- [INSTRUCTIONS FOR THE TASK] Tally how many lines in the entries below contain the string "length", treating uppercase and lowercase as different. Reply with the number only.

- [SUPPLIED INFORMATION]
-----

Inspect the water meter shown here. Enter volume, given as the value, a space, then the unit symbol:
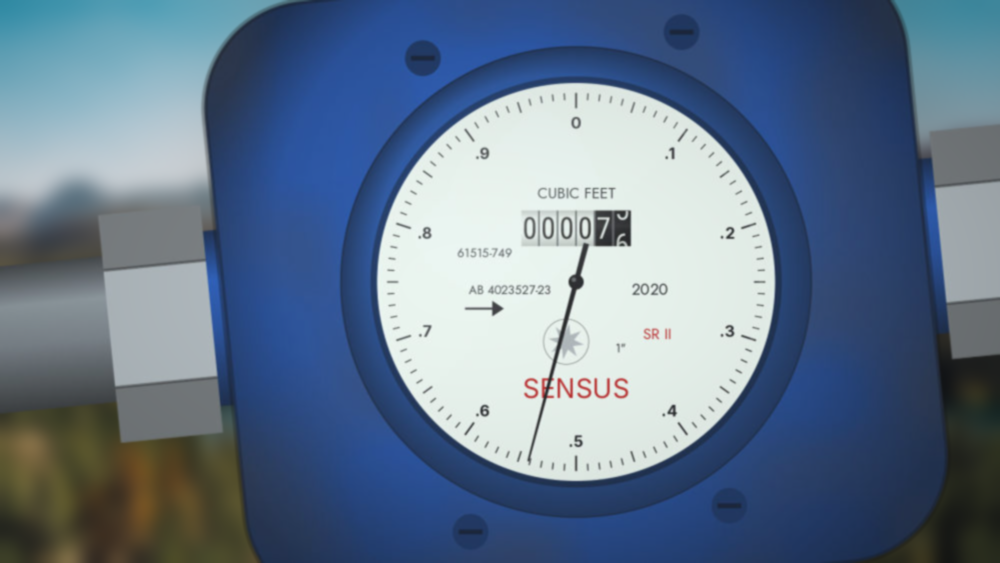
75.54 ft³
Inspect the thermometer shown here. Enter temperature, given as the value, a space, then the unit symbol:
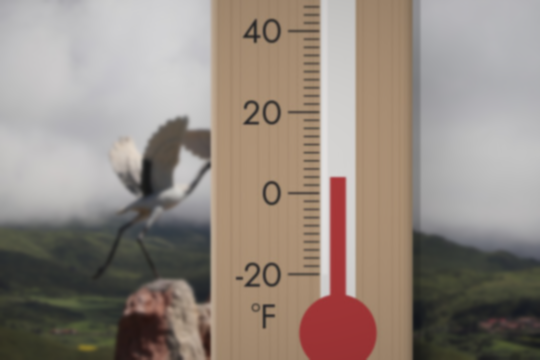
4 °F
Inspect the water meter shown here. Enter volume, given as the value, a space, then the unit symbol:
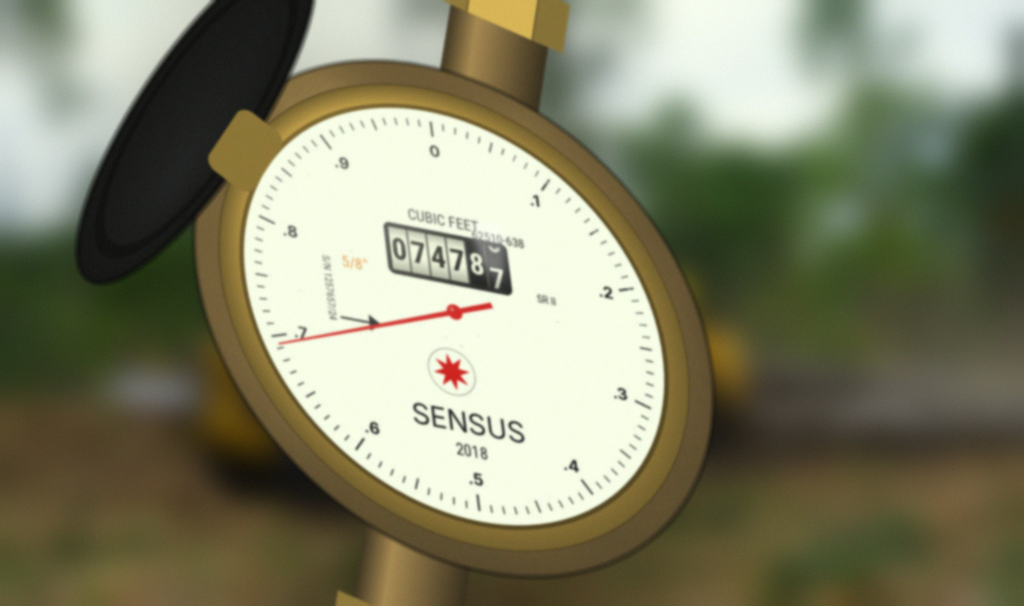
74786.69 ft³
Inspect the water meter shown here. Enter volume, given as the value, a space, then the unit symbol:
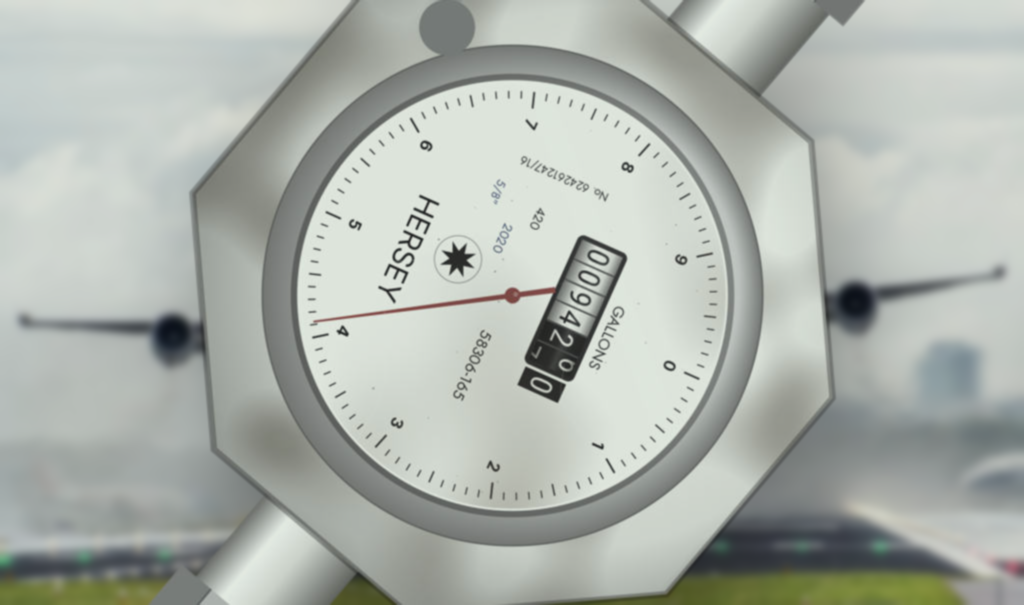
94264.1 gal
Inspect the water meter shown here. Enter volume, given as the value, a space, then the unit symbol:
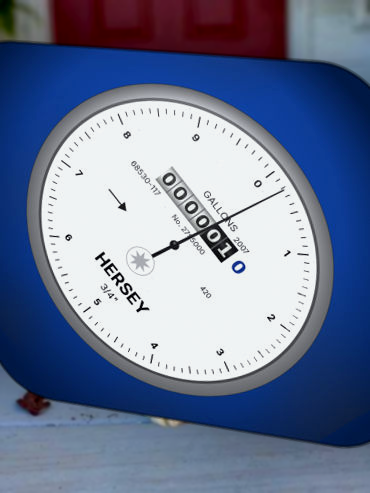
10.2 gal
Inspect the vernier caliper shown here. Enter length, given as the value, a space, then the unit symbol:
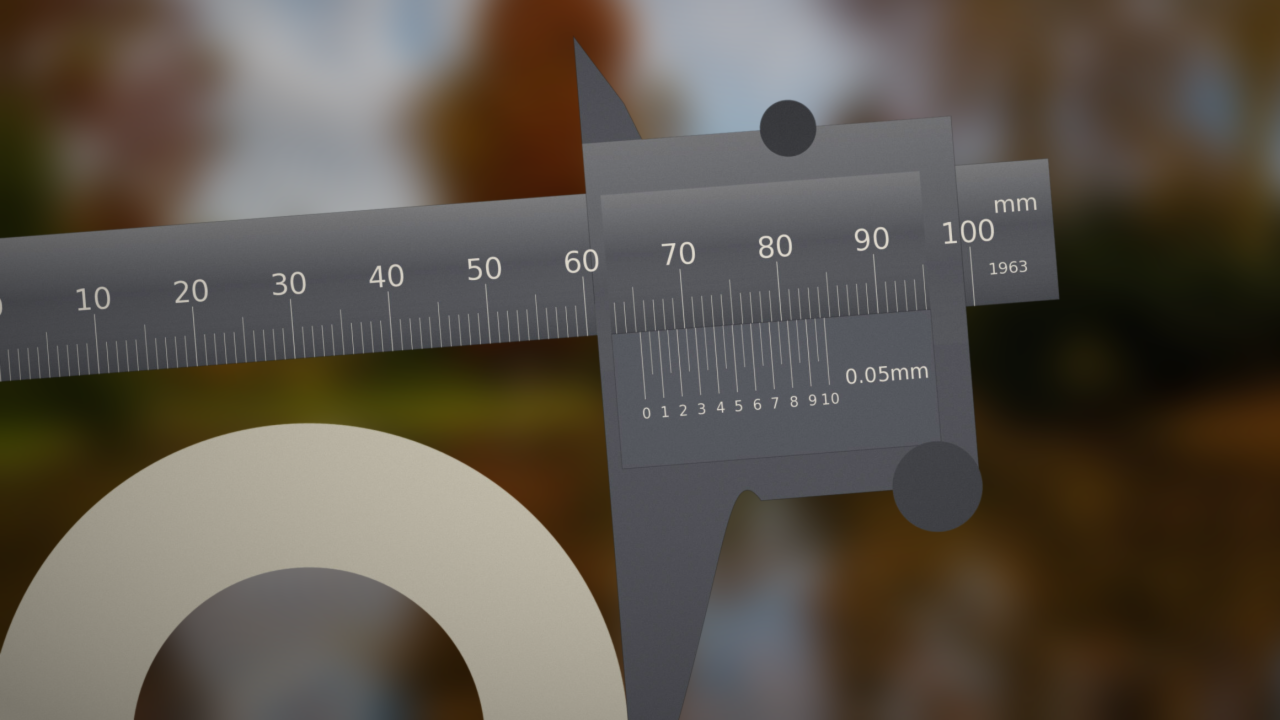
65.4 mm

-----

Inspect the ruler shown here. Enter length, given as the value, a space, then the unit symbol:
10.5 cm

-----

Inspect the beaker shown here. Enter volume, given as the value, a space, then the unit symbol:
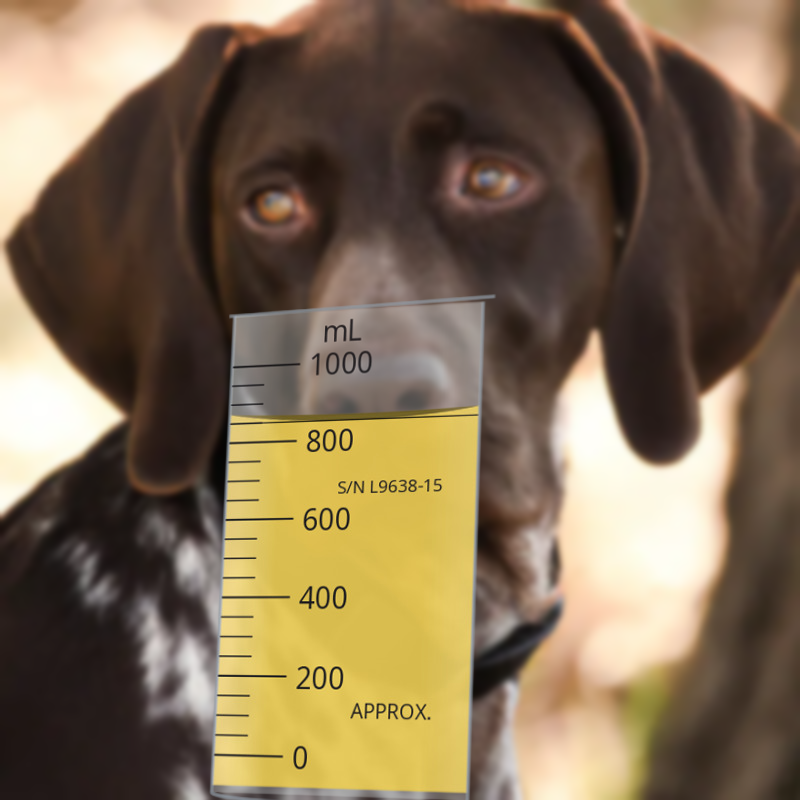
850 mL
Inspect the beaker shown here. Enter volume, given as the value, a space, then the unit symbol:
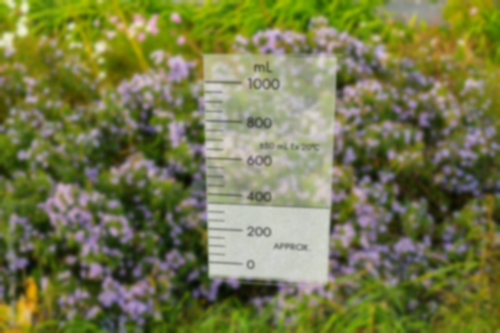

-----

- [RESPONSE AREA] 2